* Prompt
Your response should consist of one number, the count of lines below that contain "изменений".

Materials provided: Begin

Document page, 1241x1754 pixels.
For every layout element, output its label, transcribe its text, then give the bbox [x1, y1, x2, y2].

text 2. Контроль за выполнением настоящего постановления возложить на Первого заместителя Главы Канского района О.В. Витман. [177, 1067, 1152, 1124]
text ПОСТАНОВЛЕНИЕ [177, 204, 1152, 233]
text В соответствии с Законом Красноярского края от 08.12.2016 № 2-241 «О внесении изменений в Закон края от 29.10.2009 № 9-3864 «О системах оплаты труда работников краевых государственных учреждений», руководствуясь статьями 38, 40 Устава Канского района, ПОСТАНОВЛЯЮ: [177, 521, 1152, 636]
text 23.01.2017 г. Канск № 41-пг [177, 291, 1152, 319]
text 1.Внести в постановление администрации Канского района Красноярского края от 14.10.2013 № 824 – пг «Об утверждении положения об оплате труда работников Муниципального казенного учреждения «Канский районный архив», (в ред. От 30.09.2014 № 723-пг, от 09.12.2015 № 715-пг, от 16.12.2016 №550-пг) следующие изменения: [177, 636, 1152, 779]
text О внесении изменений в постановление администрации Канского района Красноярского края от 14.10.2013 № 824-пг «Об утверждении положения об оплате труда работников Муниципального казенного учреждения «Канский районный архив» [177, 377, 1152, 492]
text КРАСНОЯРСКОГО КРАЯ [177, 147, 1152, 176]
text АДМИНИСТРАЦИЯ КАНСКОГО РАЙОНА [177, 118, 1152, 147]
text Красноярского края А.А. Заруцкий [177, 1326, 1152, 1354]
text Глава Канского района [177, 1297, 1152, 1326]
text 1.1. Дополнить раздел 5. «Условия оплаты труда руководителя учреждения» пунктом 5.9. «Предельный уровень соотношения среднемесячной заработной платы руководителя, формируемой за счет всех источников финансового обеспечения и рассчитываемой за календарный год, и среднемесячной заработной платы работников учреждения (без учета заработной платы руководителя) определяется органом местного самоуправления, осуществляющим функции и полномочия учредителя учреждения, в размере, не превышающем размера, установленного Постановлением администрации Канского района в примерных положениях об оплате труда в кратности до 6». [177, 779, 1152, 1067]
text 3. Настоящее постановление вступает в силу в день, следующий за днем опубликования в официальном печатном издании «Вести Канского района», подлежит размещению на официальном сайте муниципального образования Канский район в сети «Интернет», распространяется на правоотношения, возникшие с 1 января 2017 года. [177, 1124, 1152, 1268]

Materials provided: End

* Answer below
2